I wonder if leadership has intentionally made the decision that losing users to mobile frustration and third party apps is worth it to increase first party app conversion or if they're just ignorant.
They are barely losing any one. The people complaining on places like HN are a tiny amount. People on HN consistently believe the echo chamber here is far more important than it really is.
On my iPhone I use a shortcut from the share pane which opens up the current page in Narwhal. It's another step but makes it a much better user experience than the mobile site.
Personally I believe one of the worst social media services when it comes to straight up propaganda, manipulation, indoctrination, and radicalization has got to be Reddit.
While I’m glad that SaveVideo is back, it doesn’t hide the fact that the Admins make really stupid and user hostile decisions and it was entirely within the realm of possibility that they’d ban SaveVideo.
I wasn't here for the news yesterday. What exactly happened any why is this user hostile? I can see how it's within the realm of possibility that SaveVideo is hosting copyrighted content. For example, I've seen a lot of clips from TikToks, YouTube videos, and even movies reposted on reddit and then saved.
>What exactly happened any why is this user hostile?
Reddit does not allow you to download videos through their UI. Sure this is not much different from youtube, but when you consider that almost all content on reddit is reposted from other sources its pretty scummy to try to lock it down.

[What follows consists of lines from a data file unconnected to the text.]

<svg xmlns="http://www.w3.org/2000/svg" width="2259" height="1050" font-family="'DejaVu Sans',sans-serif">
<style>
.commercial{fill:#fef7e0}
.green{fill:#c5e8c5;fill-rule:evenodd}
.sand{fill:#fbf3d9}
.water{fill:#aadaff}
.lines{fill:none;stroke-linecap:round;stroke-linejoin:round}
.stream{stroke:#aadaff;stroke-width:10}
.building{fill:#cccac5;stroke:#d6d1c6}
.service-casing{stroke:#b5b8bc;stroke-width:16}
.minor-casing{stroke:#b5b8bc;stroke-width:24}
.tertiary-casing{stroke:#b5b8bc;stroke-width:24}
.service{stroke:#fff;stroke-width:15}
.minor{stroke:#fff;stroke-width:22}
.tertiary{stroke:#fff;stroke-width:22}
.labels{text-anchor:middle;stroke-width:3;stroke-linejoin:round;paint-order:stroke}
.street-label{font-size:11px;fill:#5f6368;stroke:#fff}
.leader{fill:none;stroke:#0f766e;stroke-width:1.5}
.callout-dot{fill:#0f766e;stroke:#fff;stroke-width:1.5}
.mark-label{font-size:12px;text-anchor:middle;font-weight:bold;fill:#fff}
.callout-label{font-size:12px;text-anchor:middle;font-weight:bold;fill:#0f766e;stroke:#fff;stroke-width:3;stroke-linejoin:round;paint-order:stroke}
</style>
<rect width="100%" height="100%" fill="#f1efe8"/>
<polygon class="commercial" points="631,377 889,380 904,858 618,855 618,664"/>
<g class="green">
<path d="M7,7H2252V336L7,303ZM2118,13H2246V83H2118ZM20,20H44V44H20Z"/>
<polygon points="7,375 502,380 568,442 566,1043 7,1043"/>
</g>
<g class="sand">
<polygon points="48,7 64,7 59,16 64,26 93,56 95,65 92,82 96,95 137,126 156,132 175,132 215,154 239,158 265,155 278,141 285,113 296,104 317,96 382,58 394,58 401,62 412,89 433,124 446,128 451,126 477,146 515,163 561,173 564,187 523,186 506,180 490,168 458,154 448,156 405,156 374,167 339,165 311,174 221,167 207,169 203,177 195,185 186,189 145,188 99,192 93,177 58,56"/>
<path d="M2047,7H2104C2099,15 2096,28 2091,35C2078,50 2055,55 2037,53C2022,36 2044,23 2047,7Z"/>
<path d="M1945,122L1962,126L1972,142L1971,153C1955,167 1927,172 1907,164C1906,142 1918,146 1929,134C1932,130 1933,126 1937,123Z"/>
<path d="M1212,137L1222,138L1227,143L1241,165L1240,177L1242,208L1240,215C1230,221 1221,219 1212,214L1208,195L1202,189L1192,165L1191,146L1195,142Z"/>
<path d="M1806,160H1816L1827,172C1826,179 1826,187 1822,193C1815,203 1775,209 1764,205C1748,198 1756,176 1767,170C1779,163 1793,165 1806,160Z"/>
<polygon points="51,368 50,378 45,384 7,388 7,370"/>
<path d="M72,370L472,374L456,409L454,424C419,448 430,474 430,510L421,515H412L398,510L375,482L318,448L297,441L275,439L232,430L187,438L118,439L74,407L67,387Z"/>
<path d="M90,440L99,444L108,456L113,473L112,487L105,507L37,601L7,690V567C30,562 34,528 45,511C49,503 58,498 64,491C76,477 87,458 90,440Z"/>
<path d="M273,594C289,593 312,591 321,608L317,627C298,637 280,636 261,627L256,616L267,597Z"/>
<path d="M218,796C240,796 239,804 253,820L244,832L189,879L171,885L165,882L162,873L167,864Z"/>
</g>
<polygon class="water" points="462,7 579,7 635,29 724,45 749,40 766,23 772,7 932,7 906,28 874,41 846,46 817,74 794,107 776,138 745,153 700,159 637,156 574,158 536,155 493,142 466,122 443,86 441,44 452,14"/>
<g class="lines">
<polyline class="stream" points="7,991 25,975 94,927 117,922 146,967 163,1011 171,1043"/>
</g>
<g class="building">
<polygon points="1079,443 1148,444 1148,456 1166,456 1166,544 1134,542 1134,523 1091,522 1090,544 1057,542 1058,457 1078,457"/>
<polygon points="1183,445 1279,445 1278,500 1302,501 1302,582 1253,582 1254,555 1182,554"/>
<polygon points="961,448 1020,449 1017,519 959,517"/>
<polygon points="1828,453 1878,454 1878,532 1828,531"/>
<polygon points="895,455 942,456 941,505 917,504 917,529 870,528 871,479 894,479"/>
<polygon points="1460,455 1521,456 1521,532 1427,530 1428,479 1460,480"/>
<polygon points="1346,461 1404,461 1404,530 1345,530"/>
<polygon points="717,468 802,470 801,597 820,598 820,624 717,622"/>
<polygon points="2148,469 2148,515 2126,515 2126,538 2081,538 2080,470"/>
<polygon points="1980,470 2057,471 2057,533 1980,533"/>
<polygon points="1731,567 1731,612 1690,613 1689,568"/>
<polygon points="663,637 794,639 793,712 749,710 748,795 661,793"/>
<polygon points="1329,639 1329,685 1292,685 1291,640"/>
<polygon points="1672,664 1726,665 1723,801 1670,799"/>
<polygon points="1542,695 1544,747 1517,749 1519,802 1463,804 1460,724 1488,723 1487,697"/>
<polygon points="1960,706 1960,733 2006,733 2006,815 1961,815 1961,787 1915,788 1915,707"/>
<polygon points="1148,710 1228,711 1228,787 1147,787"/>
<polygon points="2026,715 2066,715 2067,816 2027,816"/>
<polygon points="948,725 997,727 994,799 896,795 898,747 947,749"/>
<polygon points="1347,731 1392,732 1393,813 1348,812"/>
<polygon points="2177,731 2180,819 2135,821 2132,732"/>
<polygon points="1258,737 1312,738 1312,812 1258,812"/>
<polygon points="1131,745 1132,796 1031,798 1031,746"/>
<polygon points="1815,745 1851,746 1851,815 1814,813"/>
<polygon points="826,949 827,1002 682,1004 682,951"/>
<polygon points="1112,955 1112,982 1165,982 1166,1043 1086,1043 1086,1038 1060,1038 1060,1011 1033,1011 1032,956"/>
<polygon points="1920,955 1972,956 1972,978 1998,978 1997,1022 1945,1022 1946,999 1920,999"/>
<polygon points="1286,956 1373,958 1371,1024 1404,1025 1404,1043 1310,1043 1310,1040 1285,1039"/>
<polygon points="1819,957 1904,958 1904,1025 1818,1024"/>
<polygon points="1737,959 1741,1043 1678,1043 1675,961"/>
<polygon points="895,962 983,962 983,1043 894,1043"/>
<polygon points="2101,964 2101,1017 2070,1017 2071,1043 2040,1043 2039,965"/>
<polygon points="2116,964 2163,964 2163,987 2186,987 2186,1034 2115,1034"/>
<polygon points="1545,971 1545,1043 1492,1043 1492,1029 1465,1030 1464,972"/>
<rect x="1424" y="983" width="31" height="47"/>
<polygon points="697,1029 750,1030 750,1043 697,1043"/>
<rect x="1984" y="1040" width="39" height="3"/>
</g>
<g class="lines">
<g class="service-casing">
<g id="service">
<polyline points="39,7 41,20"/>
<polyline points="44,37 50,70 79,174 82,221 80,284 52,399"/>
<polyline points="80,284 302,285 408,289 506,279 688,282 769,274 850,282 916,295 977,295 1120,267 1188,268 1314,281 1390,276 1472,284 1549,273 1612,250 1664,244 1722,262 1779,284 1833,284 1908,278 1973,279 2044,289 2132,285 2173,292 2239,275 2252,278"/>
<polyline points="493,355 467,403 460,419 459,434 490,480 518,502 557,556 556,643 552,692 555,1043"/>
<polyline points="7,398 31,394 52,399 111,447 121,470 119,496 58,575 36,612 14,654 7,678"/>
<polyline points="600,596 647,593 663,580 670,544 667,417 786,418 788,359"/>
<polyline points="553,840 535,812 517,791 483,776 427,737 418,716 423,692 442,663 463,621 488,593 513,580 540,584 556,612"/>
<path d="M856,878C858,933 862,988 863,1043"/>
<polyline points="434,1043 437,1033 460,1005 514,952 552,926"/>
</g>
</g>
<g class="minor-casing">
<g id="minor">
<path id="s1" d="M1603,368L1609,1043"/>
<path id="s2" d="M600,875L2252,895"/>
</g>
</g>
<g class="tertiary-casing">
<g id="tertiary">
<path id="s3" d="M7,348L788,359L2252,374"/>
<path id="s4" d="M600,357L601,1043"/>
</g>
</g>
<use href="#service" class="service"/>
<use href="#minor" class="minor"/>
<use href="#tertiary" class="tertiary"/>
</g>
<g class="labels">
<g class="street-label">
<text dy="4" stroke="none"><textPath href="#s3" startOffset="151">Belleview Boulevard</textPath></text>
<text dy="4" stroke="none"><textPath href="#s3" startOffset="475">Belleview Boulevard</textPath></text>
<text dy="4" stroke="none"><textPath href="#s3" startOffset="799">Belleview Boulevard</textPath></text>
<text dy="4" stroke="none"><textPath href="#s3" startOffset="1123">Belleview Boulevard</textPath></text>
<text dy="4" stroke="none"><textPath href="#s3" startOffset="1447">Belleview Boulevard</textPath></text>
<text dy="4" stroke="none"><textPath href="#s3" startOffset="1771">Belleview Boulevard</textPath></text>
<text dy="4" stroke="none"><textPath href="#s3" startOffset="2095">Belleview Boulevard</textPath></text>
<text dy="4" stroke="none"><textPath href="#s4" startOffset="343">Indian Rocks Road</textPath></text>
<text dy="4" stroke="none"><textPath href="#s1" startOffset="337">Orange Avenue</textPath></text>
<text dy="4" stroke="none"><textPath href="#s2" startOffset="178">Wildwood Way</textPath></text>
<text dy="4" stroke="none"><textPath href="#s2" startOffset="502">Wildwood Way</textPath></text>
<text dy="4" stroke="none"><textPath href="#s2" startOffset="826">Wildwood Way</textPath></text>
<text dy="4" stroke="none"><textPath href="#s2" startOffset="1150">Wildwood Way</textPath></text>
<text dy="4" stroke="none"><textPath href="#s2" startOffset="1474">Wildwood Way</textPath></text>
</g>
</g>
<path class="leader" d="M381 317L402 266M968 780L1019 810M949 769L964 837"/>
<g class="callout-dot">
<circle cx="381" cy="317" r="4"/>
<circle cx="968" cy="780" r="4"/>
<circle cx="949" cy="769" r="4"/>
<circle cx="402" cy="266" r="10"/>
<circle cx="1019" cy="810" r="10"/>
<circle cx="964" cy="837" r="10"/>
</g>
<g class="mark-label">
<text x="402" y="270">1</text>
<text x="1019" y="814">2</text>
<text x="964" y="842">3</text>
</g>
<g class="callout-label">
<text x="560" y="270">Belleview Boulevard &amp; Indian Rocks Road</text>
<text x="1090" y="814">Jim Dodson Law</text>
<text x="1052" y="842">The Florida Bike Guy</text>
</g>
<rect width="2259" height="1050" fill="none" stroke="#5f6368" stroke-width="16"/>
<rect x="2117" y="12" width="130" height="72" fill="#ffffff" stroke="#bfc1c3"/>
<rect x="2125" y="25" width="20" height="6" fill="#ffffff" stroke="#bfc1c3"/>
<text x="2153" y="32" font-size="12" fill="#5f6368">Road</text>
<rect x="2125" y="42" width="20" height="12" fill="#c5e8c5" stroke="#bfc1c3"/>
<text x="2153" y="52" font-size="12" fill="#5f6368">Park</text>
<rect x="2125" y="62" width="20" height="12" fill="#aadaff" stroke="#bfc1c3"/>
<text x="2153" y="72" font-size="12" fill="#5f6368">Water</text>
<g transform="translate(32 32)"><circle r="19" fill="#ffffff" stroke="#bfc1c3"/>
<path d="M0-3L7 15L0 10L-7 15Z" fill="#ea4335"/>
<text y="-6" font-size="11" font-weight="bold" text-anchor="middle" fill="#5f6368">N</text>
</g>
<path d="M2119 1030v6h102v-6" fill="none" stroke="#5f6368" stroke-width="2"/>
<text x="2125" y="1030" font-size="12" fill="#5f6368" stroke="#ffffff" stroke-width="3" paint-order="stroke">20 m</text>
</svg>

- Of the many videos hosted by Reddit, some are hosted externally (e.g., by YouTube, Imgur, Gfycat). Some are hosted by Reddit itself.
- There is no easy, "native" way to download rhe videos hosted by Reddit itself.
- SaveVideo is a Reddit bot that can be summoned by mentioning it in a comment. When mentioned, /u/SaveVideo will reply with a direct link to the linked video.
- The creator of SaveVideo (an independent developer) received a fake takedown notice and, interpreting the notice as legitimate, shut down the bot.
- Widespread backlash against the decision garnered the attention of Reddit admins, culminating in this update.